霧の都に冥王星もワケアリすぎ? 『銀河鉄道999』メーテルが明言した「宇宙一を冠する星」の真実の画像
Blu-ray『銀河鉄道999』(東映ビデオ) (C)松本零士/零時社・東映アニメーション

 松本零士さんの名作『銀河鉄道999』は、主人公である少年・星野鉄郎が、謎の美女・メーテルと共に999号で巡る宇宙の旅を描いた物語である。その冒険は、まさに“非日常”の連続であった。

 旅の途中で立ち寄る星々は、決して安全で快適な場所だけではない。なかには、人間離れした能力を持つ人々や、過酷な運命を背負った人々が暮らしているケースもある。そのような星に到着するたびにメーテルは、「この星は宇宙で一番……な星よ」と、その星が持つ“宇宙一の特性”を解説してくれるのだ。

 そこで今回はメーテルが鉄郎に伝えた「宇宙一」を冠する星々が、どのようなものだったのかを振り返ってみたい。

 

※本記事には各作品の内容を含みます

 

■宇宙で一番美しい人がいる星「霧の都のカスミ」

 「霧の都のカスミ」のエピソードに登場する星は、「宇宙で一番美しい人々が住む星」である。

 ここは2つの惑星がくっついた、いびつな形状をしている。その駅である「霧の都」に降り立った鉄郎は、行き交う人々を眺め「はーーなんてきれいな人たちなんだろう」と感嘆の声をあげていた。するとメーテルは「ここの人たちは宇宙で一番美しい人たちだといわれているわ」「かげろうのようにエレガントで品があって…」と、説明するのだ。

 確かに登場する女性はみなメーテルのような美貌の持ち主で、このエピソードで鉄郎たちのパスを盗んだ影郎とカスミというカップルも美男美女であった。

 しかしかげろうのような美しさを持つ彼らは、太陽の光が届かない過酷な環境下で生活してきたこともあり、地球人と比べると体力は100分の1しかない。パスを盗んだ2人は鉄郎やメーテルになりすまして999号に乗るものの、列車発車の際のショックに耐えきれず、心臓麻痺を起こして共に命を落としてしまう。

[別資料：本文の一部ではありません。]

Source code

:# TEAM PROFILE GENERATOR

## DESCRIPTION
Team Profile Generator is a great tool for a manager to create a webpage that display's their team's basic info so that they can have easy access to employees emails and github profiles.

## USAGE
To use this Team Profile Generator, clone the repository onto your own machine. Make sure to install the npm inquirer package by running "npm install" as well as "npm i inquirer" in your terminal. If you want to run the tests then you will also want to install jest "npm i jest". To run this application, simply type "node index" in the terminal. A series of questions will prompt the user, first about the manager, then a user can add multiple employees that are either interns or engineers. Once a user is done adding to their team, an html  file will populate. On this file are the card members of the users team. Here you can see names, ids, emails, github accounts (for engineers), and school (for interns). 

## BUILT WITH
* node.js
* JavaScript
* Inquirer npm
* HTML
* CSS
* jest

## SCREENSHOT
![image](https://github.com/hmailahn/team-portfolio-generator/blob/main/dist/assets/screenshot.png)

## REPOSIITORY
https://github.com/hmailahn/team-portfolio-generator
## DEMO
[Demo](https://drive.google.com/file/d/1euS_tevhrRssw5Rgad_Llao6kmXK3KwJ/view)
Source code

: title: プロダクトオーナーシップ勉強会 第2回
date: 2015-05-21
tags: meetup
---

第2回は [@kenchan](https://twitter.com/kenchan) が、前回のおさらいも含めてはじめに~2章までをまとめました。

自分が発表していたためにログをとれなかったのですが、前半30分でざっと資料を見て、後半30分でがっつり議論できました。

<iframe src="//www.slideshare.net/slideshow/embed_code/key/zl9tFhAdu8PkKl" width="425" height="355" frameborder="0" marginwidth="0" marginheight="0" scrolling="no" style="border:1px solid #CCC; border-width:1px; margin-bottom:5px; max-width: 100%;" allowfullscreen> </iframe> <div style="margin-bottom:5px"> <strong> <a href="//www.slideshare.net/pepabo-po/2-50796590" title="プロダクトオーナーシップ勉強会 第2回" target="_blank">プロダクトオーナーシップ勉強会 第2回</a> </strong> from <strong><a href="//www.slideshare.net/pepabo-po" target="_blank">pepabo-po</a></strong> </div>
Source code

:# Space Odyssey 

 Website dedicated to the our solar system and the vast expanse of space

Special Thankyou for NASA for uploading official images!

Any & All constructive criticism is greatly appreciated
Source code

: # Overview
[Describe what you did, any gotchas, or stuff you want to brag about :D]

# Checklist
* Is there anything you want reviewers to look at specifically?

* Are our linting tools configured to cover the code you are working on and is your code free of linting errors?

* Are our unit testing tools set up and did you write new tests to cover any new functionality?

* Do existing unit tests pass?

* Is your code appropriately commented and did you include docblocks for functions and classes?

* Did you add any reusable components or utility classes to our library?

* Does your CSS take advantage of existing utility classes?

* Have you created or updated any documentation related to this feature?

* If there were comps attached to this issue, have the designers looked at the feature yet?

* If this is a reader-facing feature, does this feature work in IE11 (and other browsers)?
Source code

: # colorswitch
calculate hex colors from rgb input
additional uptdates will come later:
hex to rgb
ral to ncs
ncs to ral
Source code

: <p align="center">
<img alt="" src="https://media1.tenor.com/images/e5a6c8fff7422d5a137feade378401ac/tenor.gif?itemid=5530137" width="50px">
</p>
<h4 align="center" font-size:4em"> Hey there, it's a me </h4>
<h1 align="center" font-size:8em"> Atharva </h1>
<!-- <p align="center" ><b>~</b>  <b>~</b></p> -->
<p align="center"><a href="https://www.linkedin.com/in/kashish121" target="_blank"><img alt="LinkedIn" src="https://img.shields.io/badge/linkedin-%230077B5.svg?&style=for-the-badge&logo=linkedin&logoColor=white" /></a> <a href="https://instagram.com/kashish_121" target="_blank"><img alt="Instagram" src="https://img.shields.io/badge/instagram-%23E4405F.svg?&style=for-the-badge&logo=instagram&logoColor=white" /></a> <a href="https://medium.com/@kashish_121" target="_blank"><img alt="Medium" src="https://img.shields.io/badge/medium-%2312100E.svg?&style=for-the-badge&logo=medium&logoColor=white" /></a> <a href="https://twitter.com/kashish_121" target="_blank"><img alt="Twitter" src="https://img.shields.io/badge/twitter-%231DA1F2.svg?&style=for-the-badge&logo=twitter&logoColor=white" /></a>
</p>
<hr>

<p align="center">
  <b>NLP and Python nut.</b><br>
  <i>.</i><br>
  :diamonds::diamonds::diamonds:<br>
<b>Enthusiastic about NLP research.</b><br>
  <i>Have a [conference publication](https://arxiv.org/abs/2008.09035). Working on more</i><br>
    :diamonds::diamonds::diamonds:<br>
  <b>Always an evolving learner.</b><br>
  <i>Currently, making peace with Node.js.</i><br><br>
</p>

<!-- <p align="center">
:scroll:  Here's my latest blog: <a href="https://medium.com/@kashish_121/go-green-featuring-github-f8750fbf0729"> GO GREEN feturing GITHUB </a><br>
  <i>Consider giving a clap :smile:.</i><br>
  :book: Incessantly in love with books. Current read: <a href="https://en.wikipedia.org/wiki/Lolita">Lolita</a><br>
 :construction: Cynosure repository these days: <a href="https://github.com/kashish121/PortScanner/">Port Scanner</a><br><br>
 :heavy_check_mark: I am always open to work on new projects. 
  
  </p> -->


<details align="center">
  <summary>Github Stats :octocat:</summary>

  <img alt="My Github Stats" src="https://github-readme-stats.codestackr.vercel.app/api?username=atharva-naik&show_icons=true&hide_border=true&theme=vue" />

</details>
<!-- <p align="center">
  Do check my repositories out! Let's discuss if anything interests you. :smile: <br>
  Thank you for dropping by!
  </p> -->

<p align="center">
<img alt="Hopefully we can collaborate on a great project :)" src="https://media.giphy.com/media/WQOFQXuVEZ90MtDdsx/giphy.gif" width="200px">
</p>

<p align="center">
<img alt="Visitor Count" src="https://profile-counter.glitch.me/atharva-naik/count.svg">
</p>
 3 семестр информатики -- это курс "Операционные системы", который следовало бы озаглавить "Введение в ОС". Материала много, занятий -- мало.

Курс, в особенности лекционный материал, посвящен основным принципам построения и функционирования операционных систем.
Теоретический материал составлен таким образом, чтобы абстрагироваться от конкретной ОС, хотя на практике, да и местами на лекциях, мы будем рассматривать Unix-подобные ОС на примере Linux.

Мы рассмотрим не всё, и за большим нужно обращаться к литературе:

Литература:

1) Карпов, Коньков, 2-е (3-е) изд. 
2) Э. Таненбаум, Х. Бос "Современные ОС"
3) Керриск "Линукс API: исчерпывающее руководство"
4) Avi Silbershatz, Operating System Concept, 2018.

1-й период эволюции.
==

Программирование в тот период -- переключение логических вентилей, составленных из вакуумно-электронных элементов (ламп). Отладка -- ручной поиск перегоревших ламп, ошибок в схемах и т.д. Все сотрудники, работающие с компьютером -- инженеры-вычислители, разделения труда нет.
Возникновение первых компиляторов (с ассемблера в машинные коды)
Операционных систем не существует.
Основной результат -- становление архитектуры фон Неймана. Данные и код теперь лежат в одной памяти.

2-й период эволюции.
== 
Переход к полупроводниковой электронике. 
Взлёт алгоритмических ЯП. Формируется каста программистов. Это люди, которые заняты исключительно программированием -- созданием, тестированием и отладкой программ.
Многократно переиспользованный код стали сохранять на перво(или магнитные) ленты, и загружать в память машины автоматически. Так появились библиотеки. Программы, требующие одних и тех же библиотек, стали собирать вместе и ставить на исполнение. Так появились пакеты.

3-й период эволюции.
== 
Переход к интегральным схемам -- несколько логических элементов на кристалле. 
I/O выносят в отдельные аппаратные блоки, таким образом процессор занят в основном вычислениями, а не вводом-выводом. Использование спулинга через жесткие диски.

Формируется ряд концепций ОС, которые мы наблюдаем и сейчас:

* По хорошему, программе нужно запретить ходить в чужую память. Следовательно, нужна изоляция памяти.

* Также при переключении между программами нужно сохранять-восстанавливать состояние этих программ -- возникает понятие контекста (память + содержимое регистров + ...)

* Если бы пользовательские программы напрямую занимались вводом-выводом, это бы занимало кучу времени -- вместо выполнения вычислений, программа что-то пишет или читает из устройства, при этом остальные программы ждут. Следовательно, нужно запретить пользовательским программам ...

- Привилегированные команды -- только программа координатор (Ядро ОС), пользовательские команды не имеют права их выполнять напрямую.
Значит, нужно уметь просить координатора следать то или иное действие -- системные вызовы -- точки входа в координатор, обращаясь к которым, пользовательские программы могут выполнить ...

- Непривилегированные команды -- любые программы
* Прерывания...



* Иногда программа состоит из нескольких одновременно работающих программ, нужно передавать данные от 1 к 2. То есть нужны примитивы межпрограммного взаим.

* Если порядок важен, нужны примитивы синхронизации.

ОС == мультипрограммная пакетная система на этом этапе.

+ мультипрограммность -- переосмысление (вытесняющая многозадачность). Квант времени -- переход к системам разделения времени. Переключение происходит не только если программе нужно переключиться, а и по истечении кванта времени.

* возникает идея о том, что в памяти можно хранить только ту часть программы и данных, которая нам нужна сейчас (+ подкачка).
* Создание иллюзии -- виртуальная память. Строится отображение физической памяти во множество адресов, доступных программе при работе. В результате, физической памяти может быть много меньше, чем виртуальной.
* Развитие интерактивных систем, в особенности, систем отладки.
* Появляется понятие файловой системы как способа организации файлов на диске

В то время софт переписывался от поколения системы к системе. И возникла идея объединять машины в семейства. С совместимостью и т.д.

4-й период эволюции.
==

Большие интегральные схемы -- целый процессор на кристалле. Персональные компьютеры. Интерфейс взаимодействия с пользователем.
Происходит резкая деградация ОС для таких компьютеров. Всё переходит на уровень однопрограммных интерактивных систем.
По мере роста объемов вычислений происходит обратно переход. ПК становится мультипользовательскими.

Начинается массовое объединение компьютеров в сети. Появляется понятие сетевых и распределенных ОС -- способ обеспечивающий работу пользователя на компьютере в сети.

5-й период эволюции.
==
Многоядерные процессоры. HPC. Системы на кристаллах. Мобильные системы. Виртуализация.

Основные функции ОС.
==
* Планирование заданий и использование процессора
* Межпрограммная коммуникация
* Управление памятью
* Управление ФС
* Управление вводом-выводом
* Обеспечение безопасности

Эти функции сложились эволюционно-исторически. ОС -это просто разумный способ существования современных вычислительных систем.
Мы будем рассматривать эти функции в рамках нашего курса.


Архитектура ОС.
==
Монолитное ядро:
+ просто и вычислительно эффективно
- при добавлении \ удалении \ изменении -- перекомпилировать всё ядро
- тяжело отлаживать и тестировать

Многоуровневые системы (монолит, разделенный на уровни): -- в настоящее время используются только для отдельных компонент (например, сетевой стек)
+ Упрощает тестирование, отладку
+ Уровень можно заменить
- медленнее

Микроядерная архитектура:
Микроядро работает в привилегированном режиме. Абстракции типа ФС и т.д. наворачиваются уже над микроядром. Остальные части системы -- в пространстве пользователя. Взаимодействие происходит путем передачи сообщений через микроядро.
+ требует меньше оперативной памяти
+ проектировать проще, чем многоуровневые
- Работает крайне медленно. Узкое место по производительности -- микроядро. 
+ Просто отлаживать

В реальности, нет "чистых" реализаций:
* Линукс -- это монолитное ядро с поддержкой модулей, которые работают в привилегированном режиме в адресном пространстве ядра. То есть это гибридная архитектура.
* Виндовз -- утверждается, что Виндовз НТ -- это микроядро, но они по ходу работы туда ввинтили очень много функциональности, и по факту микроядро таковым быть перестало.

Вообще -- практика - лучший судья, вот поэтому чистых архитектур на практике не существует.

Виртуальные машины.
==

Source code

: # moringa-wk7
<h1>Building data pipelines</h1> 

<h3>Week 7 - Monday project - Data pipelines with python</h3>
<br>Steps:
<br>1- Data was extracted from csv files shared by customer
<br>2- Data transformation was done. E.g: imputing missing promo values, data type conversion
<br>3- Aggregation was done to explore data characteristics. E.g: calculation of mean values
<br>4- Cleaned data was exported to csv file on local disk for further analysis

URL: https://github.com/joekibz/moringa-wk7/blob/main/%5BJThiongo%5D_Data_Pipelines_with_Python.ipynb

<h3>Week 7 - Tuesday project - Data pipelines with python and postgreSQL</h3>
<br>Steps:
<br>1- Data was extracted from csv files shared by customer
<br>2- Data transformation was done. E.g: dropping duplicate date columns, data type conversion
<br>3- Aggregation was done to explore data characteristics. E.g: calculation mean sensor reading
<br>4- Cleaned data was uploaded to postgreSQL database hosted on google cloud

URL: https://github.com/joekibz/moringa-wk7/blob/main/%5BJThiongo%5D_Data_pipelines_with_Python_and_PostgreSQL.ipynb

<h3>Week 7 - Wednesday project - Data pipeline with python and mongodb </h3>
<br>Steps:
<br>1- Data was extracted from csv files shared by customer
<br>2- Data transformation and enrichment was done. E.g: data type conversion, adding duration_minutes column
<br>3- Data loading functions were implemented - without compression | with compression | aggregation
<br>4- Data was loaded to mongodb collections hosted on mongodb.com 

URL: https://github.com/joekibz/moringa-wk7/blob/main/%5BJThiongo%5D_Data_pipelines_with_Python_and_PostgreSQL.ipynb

 「美人薄命」という言葉を体現するかのように、この星に住む人々は誰もが美しいものの、その命はきわめて儚く短い運命にあった。

■宇宙で一番悲しい所「迷いの星の影(冥王星)」

 「迷いの星の影」のエピソードに登場する星を、メーテルは「宇宙で一番悲しい所」と表現している。

 凍てつく氷の駅「冥王星」で下車した鉄郎とメーテル。そこは機械の体を手に入れた人間たちの、かつての生身の姿を保存しておくための、いわば氷の墓地であった。

 メーテルもまた、氷の下に眠る生前の我が身を見たのだろう。ひざまづき、涙を流していた。そんな彼女に「なにを見てるんだい?」と聞く鉄郎に対し、「なんでもない」とごまかしている。この様子だけでも、冥王星は悲しみが詰まった場所であることが分かる。

 その後鉄郎は、墓地の管理人・シャドウという女性に出会う。彼女も生前の美しい自分を氷に閉じ込めており、鉄郎もその美しさに驚く。しかし、機械化された現在のシャドウは昔のような顔を再現できず、今は顔のないのっぺらぼうなのだ。

 さまざまな事情で体を機械化し、生前の姿を氷の下に残しておく人々。その結果、生身の人間の頃が良かったと後悔し、この星を訪れては涙する。

 悲しみが集う冥王星は永遠の命と引き換えに失った、人間らしさを嘆く場所でもあるのだろう。